- [Plain-text document sources]:
──────
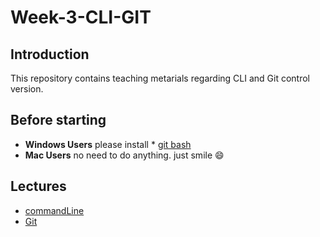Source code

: # Week-3-CLI-GIT
## Introduction
This repository contains teaching metarials regarding CLI and Git control version.
## Before starting
-  **Windows Users**  please install  * [git bash](https://git-scm.com/downloads )
- **Mac Users** no need to do anything. just smile  :smile:
## Lectures
- [commandLine](https://github.com/livecodingonline/Week-3-CLI-GIT/tree/master/commandLine)
- [Git ](https://github.com/livecodingonline/Week-3-CLI-GIT/tree/master/commandLine)
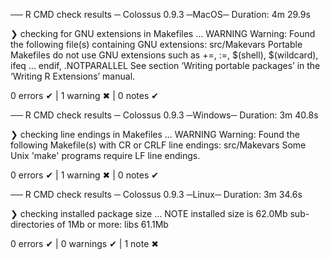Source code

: ── R CMD check results ─ Colossus 0.9.3 ─MacOS─
 Duration: 4m 29.9s

❯ checking for GNU extensions in Makefiles ... WARNING
Warning:   Found the following file(s) containing GNU extensions:
    src/Makevars
  Portable Makefiles do not use GNU extensions such as +=, :=, $(shell),
  $(wildcard), ifeq ... endif, .NOTPARALLEL See section ‘Writing portable
  packages’ in the ‘Writing R Extensions’ manual.

0 errors ✔ | 1 warning ✖ | 0 notes ✔

── R CMD check results ─ Colossus 0.9.3 ─Windows─
 Duration: 3m 40.8s

❯ checking line endings in Makefiles ... WARNING
Warning:   Found the following Makefile(s) with CR or CRLF line endings:
    src/Makevars
  Some Unix 'make' programs require LF line endings.

0 errors ✔ | 1 warning ✖ | 0 notes ✔

 ── R CMD check results ─ Colossus 0.9.3 ─Linux─
 Duration: 3m 34.6s

❯ checking installed package size ... NOTE
    installed size is 62.0Mb
    sub-directories of 1Mb or more:
      libs  61.1Mb

0 errors ✔ | 0 warnings ✔ | 1 note ✖
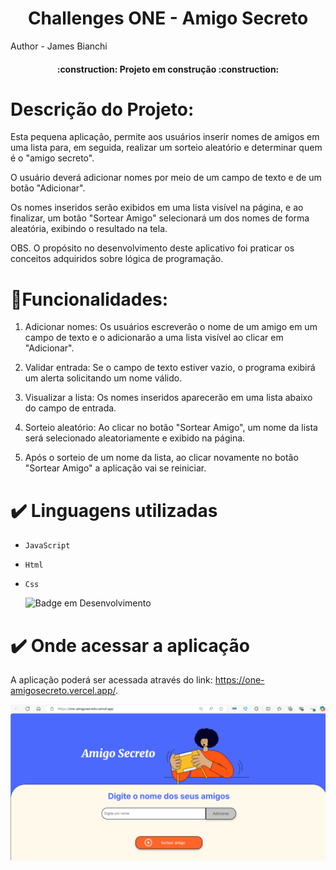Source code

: <h1 align="center"> Challenges ONE - Amigo Secreto  </h1>
Author - James Bianchi

<h4 align="center"> 
    :construction:  Projeto em construção  :construction:
</h4>

<h1 align="">Descrição do Projeto: </h1>

<p>
Esta pequena aplicação, permite aos usuários inserir nomes de amigos em uma lista para, em seguida, realizar um sorteio aleatório e determinar quem é o "amigo secreto".

O usuário deverá adicionar nomes por meio de um campo de texto e de um botão "Adicionar".

Os nomes inseridos serão exibidos em uma lista visível na página, e ao finalizar, um botão "Sortear Amigo" selecionará um dos nomes de forma aleatória, exibindo o resultado na tela.

OBS. O propósito no desenvolvimento deste aplicativo foi praticar os conceitos adquiridos sobre lógica de programação.
</p>

<h1> 🔨Funcionalidades: </h1>

1. Adicionar nomes: Os usuários escreverão o nome de um amigo em um campo de texto e o adicionarão a uma lista visível ao clicar em "Adicionar".

2. Validar entrada: Se o campo de texto estiver vazio, o programa exibirá um alerta solicitando um nome válido.

3. Visualizar a lista: Os nomes inseridos aparecerão em uma lista abaixo do campo de entrada.

4. Sorteio aleatório: Ao clicar no botão "Sortear Amigo", um nome da lista será selecionado aleatoriamente e exibido na página.
5. Após o sorteio de um nome da lista, ao clicar novamente no botão "Sortear Amigo" a aplicação vai se reiniciar.
 

<h1> ✔️ Linguagens utilizadas </h1>

- `JavaScript`
- `Html`
- `Css`


   ![Badge em Desenvolvimento](http://img.shields.io/static/v1?label=STATUS&message=EM%20DESENVOLVIMENTO&color=GREEN&style=for-the-badge)

<h1> ✔️ Onde acessar a aplicação </h1>

A aplicação poderá ser acessada através do link: https://one-amigosecreto.vercel.app/.

![amigo secreto](assets/img-sistema.png)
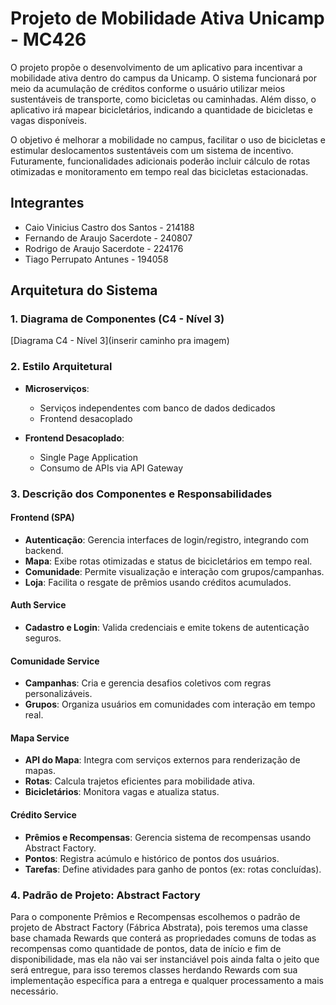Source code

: # Projeto de Mobilidade Ativa Unicamp - MC426
O projeto propõe o desenvolvimento de um aplicativo para incentivar a mobilidade ativa dentro do campus da Unicamp. O sistema funcionará por meio da acumulação de créditos conforme o usuário utilizar meios sustentáveis de transporte, como bicicletas ou caminhadas. Além disso, o aplicativo irá mapear bicicletários, indicando a quantidade de bicicletas e vagas disponíveis.

O objetivo é melhorar a mobilidade no campus, facilitar o uso de bicicletas e estimular deslocamentos sustentáveis com um sistema de incentivo. Futuramente, funcionalidades adicionais poderão incluir cálculo de rotas otimizadas e monitoramento em tempo real das bicicletas estacionadas.

## Integrantes
- Caio Vinicius Castro dos Santos - 214188
- Fernando de Araujo Sacerdote - 240807
- Rodrigo de Araujo Sacerdote - 224176
- Tiago Perrupato Antunes - 194058

## Arquitetura do Sistema

### 1. Diagrama de Componentes (C4 - Nível 3)

[Diagrama C4 - Nível 3](inserir caminho pra imagem)

### 2. Estilo Arquitetural

- **Microserviços**: 
  - Serviços independentes com banco de dados dedicados
  - Frontend desacoplado
  
- **Frontend Desacoplado**:
  - Single Page Application
  - Consumo de APIs via API Gateway

### 3. Descrição dos Componentes e Responsabilidades

#### **Frontend (SPA)**
- **Autenticação**: Gerencia interfaces de login/registro, integrando com backend.
- **Mapa**: Exibe rotas otimizadas e status de bicicletários em tempo real.   
- **Comunidade**: Permite visualização e interação com grupos/campanhas. 
- **Loja**: Facilita o resgate de prêmios usando créditos acumulados.  

#### **Auth Service**
- **Cadastro e Login**: Valida credenciais e emite tokens de autenticação seguros.  

#### **Comunidade Service**
- **Campanhas**: Cria e gerencia desafios coletivos com regras personalizáveis.   
- **Grupos**: Organiza usuários em comunidades com interação em tempo real.    

#### **Mapa Service**
- **API do Mapa**: Integra com serviços externos para renderização de mapas.   
- **Rotas**: Calcula trajetos eficientes para mobilidade ativa.   
- **Bicicletários**: Monitora vagas e atualiza status.   

#### **Crédito Service**
- **Prêmios e Recompensas**: Gerencia sistema de recompensas usando Abstract Factory.  
- **Pontos**: Registra acúmulo e histórico de pontos dos usuários.  
- **Tarefas**: Define atividades para ganho de pontos (ex: rotas concluídas).   

### 4. Padrão de Projeto: Abstract Factory

Para o componente Prêmios e Recompensas escolhemos o padrão de projeto de Abstract Factory (Fábrica Abstrata), pois teremos uma classe base chamada Rewards que conterá as propriedades comuns de todas as recompensas como quantidade de pontos, data de início e fim de disponibilidade, mas ela não vai ser instanciável pois ainda falta o jeito que será entregue, para isso teremos classes herdando Rewards com sua implementação específica para a entrega e qualquer processamento a mais necessário.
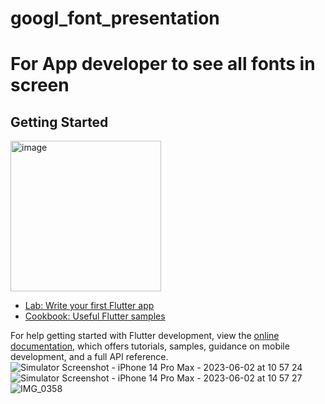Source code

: # googl_font_presentation

# For App developer to see all fonts in screen

## Getting Started
<img width="241" alt="image" src="https://github.com/johnhcolani/GoogleFontPresenter/assets/91166301/45c7005e-83a4-4ecc-9c16-01dc042cebd4">


- [Lab: Write your first Flutter app](https://docs.flutter.dev/get-started/codelab)
- [Cookbook: Useful Flutter samples](https://docs.flutter.dev/cookbook)

For help getting started with Flutter development, view the
[online documentation](https://docs.flutter.dev/), which offers tutorials,
samples, guidance on mobile development, and a full API reference.
![Simulator Screenshot - iPhone 14 Pro Max - 2023-06-02 at 10 57 24](https://github.com/johnhcolani/GoogleFontPresenter/assets/91166301/45c7005e-83a4-4ecc-9c16-01dc042cebd4)
![Simulator Screenshot - iPhone 14 Pro Max - 2023-06-02 at 10 57 27](https://github.com/johnhcolani/GoogleFontPresenter/assets/91166301/032a1fbf-ac66-40f4-914a-d31ea95b1453)
![IMG_0358](https://github.com/johnhcolani/GoogleFontPresenter/assets/91166301/0a36fcf5-dbe6-43eb-ae98-11108239f2c4)
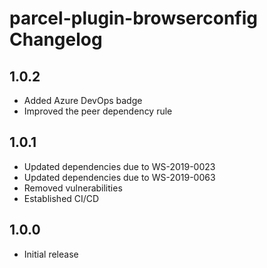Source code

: # parcel-plugin-browserconfig Changelog

## 1.0.2

- Added Azure DevOps badge
- Improved the peer dependency rule

## 1.0.1

- Updated dependencies due to WS-2019-0023
- Updated dependencies due to WS-2019-0063
- Removed vulnerabilities
- Established CI/CD

## 1.0.0

- Initial release
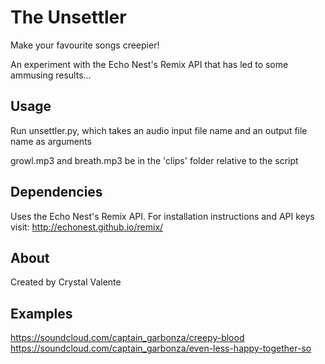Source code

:The Unsettler
=========

Make your favourite songs creepier!

An experiment with the Echo Nest's Remix API that has led to some ammusing results...

Usage
------

Run unsettler.py, which takes an audio input file name and an output file name as arguments

growl.mp3 and breath.mp3 be in the 'clips' folder relative to the script

Dependencies
-------------

Uses the Echo Nest's Remix API. For installation instructions and API keys visit: http://echonest.github.io/remix/

About
------

Created by Crystal Valente

Examples
---------

https://soundcloud.com/captain_garbonza/creepy-blood
https://soundcloud.com/captain_garbonza/even-less-happy-together-so



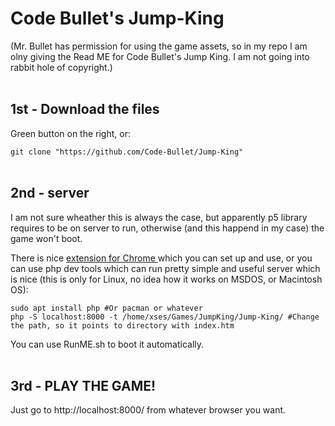 # Code Bullet's Jump-King

(Mr. Bullet has permission for using the game assets, so in my repo I am olny giving the Read ME for Code Bullet's Jump King. I am not going into rabbit hole of copyright.)
</br>
</br>

## 1st - Download the files

Green button on the right, or:

`git clone "https://github.com/Code-Bullet/Jump-King"`
</br>
</br>

## 2nd - server

I am not sure wheather this is always the case, but apparently p5 library requires to be on server to run, otherwise (and this happend in my case) the game won't boot.


There is nice <a href="https://chrome.google.com/webstore/detail/web-server-for-chrome/ofhbbkphhbklhfoeikjpcbhemlocgigb/related?hl=en"> extension for Chrome </a> which you can set up and use,
or you can use php dev tools which can run pretty simple and useful server which is nice (this is only for Linux, no idea how it works on MSDOS, or Macintosh OS):

`sudo apt install php #Or pacman or whatever` </br>
`php -S localhost:8000 -t /home/xses/Games/JumpKing/Jump-King/ #Change the path, so it points to directory with index.htm`

You can use RunME.sh to boot it automatically.
</br>
</br>


## 3rd - PLAY THE GAME!

Just go to http://localhost:8000/ from whatever browser you want.
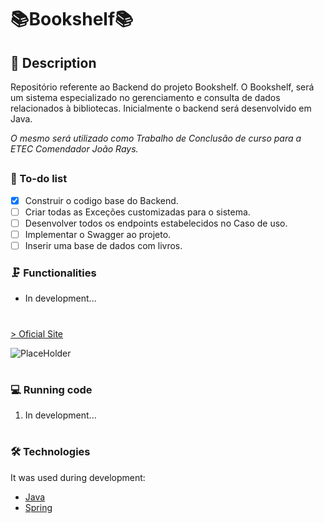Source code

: # 📚Bookshelf📚
## 📖 Description 
<p>Repositório referente ao Backend do projeto Bookshelf. O Bookshelf, será um sistema especializado no gerenciamento e consulta de dados relacionados à bibliotecas. Inicialmente o backend será desenvolvido em Java.</p>
<p><i>O mesmo será utilizado como Trabalho de Conclusão de curso para a ETEC Comendador João Rays.</i></p>

##

### 📓 To-do list

- [x] Construir o codigo base do Backend.
- [ ] Criar todas as Exceções customizadas para o sistema.
- [ ] Desenvolver todos os endpoints estabelecidos no Caso de uso.
- [ ] Implementar o Swagger ao projeto.
- [ ] Inserir uma base de dados com livros.

### 🗜️ Functionalities

- In development...

#
<a href="https://github.com/GuilhermeNono/bookshelf-backend">> Oficial Site</a>

![PlaceHolder](https://sunsetmediawave.files.wordpress.com/2014/10/1-title1.gif)

#

### 💻 Running code

1. In development...
#

### 🛠️ Technologies

It was used during development:
- [Java](https://www.java.com/pt-BR/)
- [Spring](https://spring.io/)
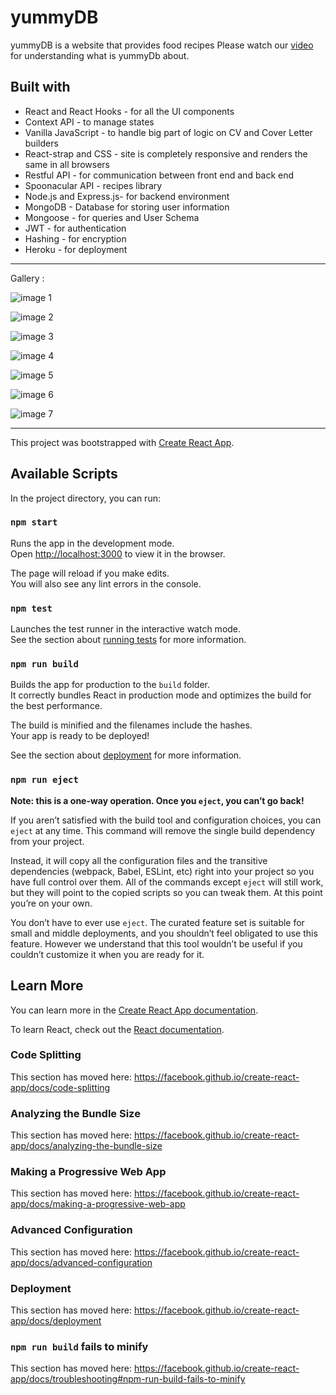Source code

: # yummyDB
yummyDB is a website that provides food recipes 
Please watch our [video](https://drive.google.com/file/d/14cwGgfRi-NV80jQxtaMlwtPf1AUtJmVn/view?usp=sharing) for understanding what is yummyDb about.

## Built with
* React and React Hooks - for all the UI components
* Context API  - to manage states
* Vanilla JavaScript - to handle big part of logic on CV and Cover Letter builders
* React-strap and CSS - site is completely responsive and renders the same in all browsers
* Restful API - for communication between front end and back end
* Spoonacular API - recipes library
* Node.js  and Express.js- for backend environment
* MongoDB - Database for storing user information 
* Mongoose - for queries and User Schema
* JWT - for authentication  
* Hashing -  for encryption
* Heroku - for deployment 

<hr>
Gallery :

![image 1](https://drive.google.com/uc?export=view&id=1uNTPiT7IRQaWFfeX9J77EGFrxpc9VWnP)

![image 2](https://drive.google.com/uc?export=view&id=1pDl1ypa2_AM8kNB6B7LAC87QmQveLXP0)

![image 3](https://drive.google.com/uc?export=view&id=1VH1aOf0b65itKcMlN_9bLDdIsQIBxDf3)

![image 4](https://drive.google.com/uc?export=view&id=10ykepTLh7J0O81xG1esL4edwf_qwTrlE)

![image 5](https://drive.google.com/uc?export=view&id=1JBlHZC4-as6doL9-T9llaWgIoGSKhJG8)

![image 6](https://drive.google.com/uc?export=view&id=1_OIyRfbgM0sAZdB2OOWAFrJNLX7-UsOb)

![image 7](https://drive.google.com/uc?export=view&id=1kZ4ZgcQ0OVhkeV1nBxcIrgfHKpJnO1rt)

<hr>

This project was bootstrapped with [Create React App](https://github.com/facebook/create-react-app).

## Available Scripts

In the project directory, you can run:

### `npm start`

Runs the app in the development mode.<br />
Open [http://localhost:3000](http://localhost:3000) to view it in the browser.

The page will reload if you make edits.<br />
You will also see any lint errors in the console.

### `npm test`

Launches the test runner in the interactive watch mode.<br />
See the section about [running tests](https://facebook.github.io/create-react-app/docs/running-tests) for more information.

### `npm run build`

Builds the app for production to the `build` folder.<br />
It correctly bundles React in production mode and optimizes the build for the best performance.

The build is minified and the filenames include the hashes.<br />
Your app is ready to be deployed!

See the section about [deployment](https://facebook.github.io/create-react-app/docs/deployment) for more information.

### `npm run eject`

**Note: this is a one-way operation. Once you `eject`, you can’t go back!**

If you aren’t satisfied with the build tool and configuration choices, you can `eject` at any time. This command will remove the single build dependency from your project.

Instead, it will copy all the configuration files and the transitive dependencies (webpack, Babel, ESLint, etc) right into your project so you have full control over them. All of the commands except `eject` will still work, but they will point to the copied scripts so you can tweak them. At this point you’re on your own.

You don’t have to ever use `eject`. The curated feature set is suitable for small and middle deployments, and you shouldn’t feel obligated to use this feature. However we understand that this tool wouldn’t be useful if you couldn’t customize it when you are ready for it.

## Learn More

You can learn more in the [Create React App documentation](https://facebook.github.io/create-react-app/docs/getting-started).

To learn React, check out the [React documentation](https://reactjs.org/).

### Code Splitting

This section has moved here: https://facebook.github.io/create-react-app/docs/code-splitting

### Analyzing the Bundle Size

This section has moved here: https://facebook.github.io/create-react-app/docs/analyzing-the-bundle-size

### Making a Progressive Web App

This section has moved here: https://facebook.github.io/create-react-app/docs/making-a-progressive-web-app

### Advanced Configuration

This section has moved here: https://facebook.github.io/create-react-app/docs/advanced-configuration

### Deployment

This section has moved here: https://facebook.github.io/create-react-app/docs/deployment

### `npm run build` fails to minify

This section has moved here: https://facebook.github.io/create-react-app/docs/troubleshooting#npm-run-build-fails-to-minify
──────
- [WHAT THIS TASK INVOLVES]:
Please format the lines from the one containing "O objetivo é" up to and including the one containing "### 3. Descrição" as a Markdown table with the columns "Row" and "Text", skipping any blank lines.

- [SOLUTION FOR THIS EXERCISE]:
| Row | Text |
|---|---|
| 1 | O objetivo é melhorar a mobilidade no campus, facilitar o uso de bicicletas e estimular deslocamentos sustentáveis com um sistema de incentivo. Futuramente, funcionalidades adicionais poderão incluir cálculo de rotas otimizadas e monitoramento em tempo real das bicicletas estacionadas. |
| 2 | ## Integrantes |
| 3 | - Caio Vinicius Castro dos Santos - 214188 |
| 4 | - Fernando de Araujo Sacerdote - 240807 |
| 5 | - Rodrigo de Araujo Sacerdote - 224176 |
| 6 | - Tiago Perrupato Antunes - 194058 |
| 7 | ## Arquitetura do Sistema |
| 8 | ### 1. Diagrama de Componentes (C4 - Nível 3) |
| 9 | [Diagrama C4 - Nível 3](inserir caminho pra imagem) |
| 10 | ### 2. Estilo Arquitetural |
| 11 | - **Microserviços**:  |
| 12 |   - Serviços independentes com banco de dados dedicados |
| 13 |   - Frontend desacoplado |
| 14 | - **Frontend Desacoplado**: |
| 15 |   - Single Page Application |
| 16 |   - Consumo de APIs via API Gateway |
| 17 | ### 3. Descrição dos Componentes e Responsabilidades |